WORK INSTRUCTION | Can you copy out the lines starting with the one containing "How many categories are shown in the chart?" and going on through the one containing "Which series reaches", substituting "graph" for "chart" and changing nothing else? Leave the pictures out.

RECORDS TO PROCESS |

== Segment start ==

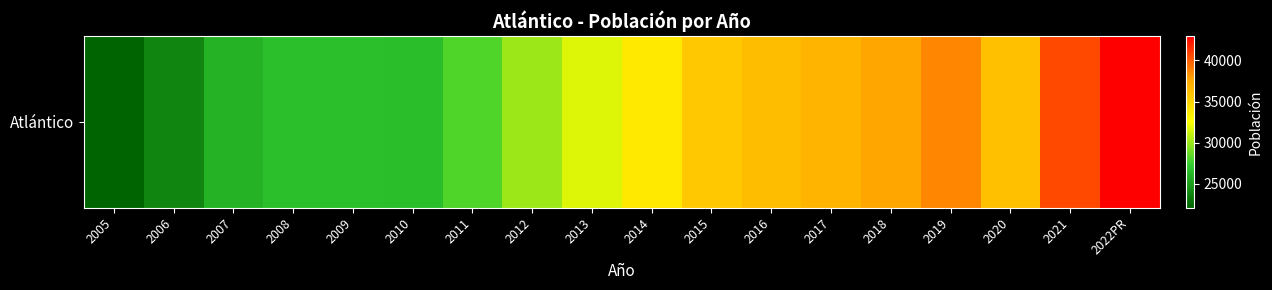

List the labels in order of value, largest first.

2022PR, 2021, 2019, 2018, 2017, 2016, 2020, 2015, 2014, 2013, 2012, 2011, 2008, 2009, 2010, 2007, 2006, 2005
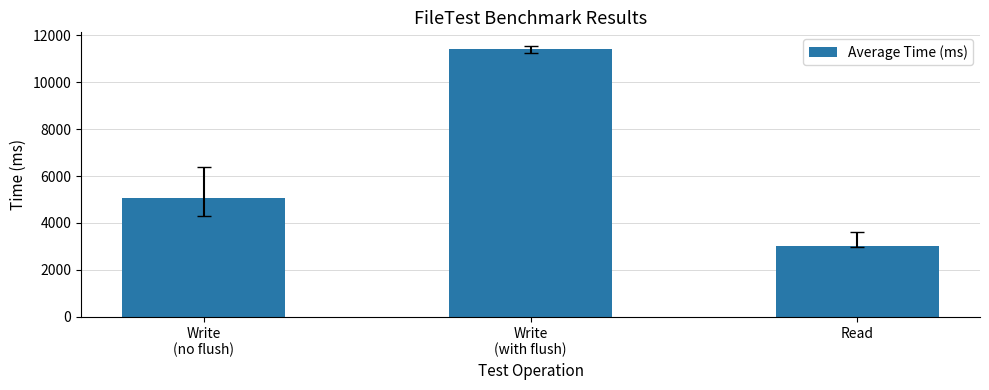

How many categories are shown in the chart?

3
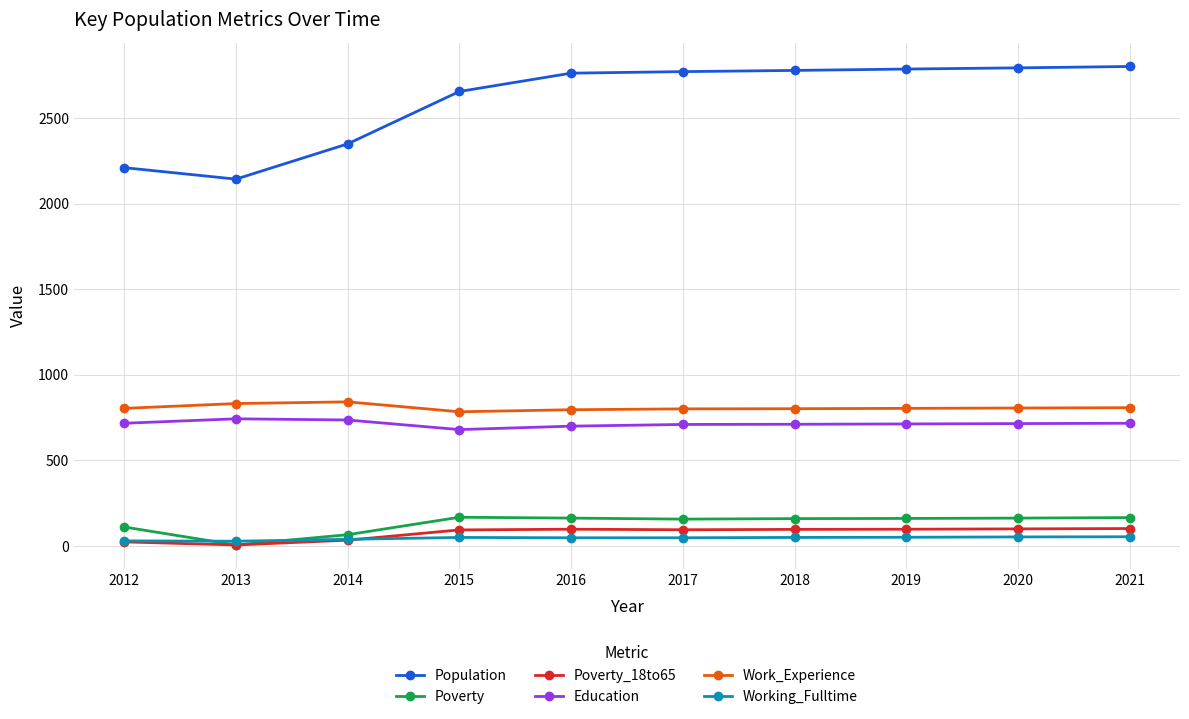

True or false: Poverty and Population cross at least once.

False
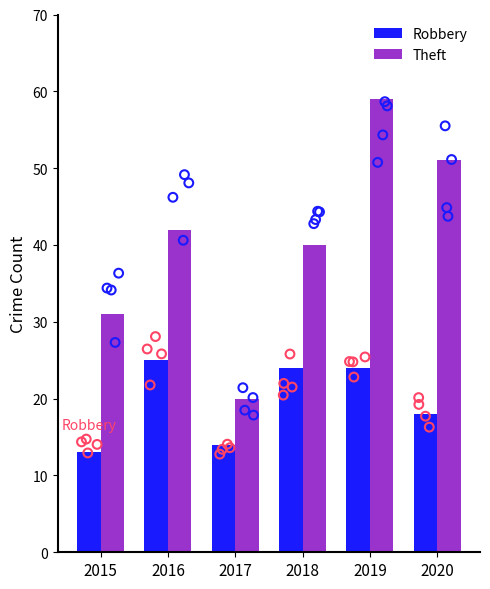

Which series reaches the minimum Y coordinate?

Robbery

== Segment end ==
== Segment start ==

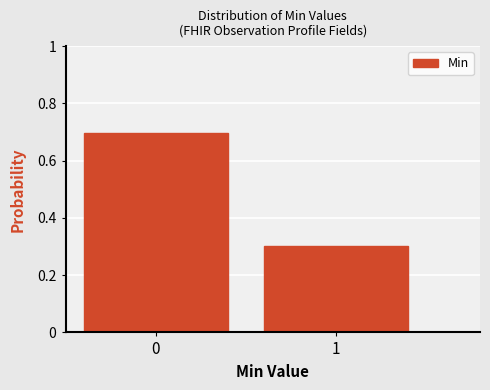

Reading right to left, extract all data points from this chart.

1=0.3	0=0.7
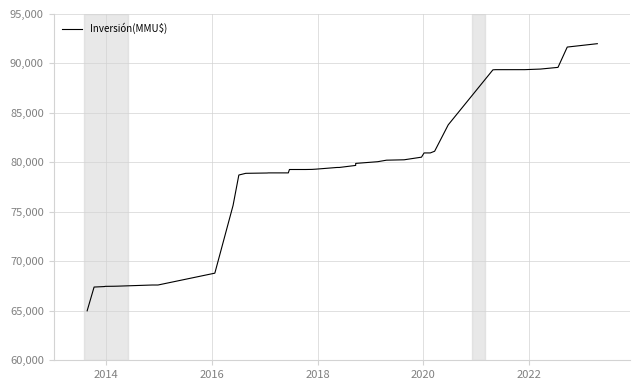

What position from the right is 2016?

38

== Segment end ==

RESULT FOR THIS TASK |
How many categories are shown in the graph?

3

True or false: Poverty and Population cross at least once.

False

Which series reaches the minimum Y coordinate?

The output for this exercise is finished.